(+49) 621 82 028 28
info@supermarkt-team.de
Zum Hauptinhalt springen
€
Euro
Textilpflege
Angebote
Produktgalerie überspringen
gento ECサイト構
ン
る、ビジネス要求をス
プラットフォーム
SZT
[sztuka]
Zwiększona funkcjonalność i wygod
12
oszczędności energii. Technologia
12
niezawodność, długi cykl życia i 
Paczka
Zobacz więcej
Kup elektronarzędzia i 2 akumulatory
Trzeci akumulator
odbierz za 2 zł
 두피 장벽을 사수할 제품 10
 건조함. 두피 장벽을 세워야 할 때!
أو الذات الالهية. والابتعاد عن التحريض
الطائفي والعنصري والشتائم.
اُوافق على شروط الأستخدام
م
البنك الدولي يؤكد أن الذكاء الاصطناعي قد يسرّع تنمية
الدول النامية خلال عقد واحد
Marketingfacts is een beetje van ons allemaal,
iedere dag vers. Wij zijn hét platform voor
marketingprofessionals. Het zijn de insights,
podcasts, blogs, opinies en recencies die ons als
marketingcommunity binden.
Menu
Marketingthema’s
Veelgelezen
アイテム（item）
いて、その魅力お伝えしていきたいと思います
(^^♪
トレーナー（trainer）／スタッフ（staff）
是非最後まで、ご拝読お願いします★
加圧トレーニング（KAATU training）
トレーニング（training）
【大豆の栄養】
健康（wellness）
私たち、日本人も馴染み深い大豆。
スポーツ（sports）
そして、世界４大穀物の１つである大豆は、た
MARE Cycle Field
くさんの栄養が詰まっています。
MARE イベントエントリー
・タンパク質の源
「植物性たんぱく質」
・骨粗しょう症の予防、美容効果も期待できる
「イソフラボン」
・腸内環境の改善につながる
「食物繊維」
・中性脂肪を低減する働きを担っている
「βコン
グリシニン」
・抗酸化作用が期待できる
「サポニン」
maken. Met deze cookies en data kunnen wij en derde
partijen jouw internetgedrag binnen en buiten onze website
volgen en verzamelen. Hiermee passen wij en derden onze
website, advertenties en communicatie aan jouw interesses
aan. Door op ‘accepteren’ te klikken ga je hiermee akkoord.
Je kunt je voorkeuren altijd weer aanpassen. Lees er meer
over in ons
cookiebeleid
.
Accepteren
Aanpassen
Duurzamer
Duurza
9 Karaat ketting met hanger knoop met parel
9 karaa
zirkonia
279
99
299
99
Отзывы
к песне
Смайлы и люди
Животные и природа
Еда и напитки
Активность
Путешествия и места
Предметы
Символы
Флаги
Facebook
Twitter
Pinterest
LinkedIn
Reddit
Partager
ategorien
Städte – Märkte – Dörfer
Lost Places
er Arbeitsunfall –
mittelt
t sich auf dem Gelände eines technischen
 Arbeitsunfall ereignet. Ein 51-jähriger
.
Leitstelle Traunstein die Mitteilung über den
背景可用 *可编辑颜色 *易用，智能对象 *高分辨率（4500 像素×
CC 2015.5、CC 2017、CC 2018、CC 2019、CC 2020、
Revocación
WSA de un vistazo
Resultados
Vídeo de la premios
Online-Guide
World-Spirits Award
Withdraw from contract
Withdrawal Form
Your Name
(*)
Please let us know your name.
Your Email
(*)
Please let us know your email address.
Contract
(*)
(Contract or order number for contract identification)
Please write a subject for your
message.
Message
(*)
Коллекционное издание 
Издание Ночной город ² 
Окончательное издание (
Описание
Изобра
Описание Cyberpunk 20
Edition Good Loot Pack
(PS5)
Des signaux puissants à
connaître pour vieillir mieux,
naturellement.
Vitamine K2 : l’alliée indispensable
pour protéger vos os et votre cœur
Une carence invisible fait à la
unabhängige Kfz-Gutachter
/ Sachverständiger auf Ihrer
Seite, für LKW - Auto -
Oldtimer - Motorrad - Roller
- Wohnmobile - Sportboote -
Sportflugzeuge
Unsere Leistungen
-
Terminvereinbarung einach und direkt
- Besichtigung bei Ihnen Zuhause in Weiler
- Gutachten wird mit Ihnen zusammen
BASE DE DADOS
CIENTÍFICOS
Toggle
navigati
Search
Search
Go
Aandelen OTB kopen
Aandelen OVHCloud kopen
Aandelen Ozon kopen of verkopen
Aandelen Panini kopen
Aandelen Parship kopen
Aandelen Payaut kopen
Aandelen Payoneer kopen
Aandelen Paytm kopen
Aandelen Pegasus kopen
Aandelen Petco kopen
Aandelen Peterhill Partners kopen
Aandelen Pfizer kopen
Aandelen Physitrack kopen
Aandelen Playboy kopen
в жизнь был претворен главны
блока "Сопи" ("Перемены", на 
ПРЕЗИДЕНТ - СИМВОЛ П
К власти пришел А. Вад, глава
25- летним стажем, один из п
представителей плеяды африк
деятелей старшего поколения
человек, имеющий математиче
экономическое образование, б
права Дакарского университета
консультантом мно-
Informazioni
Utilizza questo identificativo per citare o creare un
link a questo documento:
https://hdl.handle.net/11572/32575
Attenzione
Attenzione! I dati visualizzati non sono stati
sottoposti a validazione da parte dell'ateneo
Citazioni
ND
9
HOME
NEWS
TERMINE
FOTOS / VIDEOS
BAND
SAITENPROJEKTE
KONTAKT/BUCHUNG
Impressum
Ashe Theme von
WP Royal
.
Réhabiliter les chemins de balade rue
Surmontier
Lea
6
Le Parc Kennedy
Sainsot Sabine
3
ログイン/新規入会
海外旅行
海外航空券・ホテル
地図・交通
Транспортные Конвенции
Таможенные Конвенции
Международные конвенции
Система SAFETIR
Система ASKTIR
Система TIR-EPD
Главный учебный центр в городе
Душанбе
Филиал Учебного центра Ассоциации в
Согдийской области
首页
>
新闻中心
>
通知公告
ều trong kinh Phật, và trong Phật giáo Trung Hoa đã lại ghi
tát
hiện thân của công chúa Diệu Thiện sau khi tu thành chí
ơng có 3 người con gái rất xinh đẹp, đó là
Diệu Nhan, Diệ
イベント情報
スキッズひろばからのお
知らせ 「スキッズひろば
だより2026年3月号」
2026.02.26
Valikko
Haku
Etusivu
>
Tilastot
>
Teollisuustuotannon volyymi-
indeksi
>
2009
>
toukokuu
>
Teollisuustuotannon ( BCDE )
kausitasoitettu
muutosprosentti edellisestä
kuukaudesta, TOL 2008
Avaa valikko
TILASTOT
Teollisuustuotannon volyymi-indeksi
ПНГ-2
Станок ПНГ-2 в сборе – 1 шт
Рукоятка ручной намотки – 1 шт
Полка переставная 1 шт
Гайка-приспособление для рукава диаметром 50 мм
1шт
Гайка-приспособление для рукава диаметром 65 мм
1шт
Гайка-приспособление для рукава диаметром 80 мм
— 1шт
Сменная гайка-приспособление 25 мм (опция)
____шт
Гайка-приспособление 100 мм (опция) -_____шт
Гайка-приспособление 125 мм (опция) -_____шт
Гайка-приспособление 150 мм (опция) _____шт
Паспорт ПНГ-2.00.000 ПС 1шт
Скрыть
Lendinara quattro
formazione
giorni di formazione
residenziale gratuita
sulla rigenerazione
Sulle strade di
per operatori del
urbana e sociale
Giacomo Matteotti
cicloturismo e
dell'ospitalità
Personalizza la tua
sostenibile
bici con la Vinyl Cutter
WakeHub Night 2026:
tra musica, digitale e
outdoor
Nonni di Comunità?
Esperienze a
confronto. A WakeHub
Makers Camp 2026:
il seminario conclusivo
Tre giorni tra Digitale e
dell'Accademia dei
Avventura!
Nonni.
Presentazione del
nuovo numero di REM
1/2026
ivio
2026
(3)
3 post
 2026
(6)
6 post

○ ○ ○ ○

ABOUT THIS TASK —
Among the lines above, find each one containing the string "Система" and copy it.

EXPECTED ANSWER —
Система SAFETIR
Система ASKTIR
Система TIR-EPD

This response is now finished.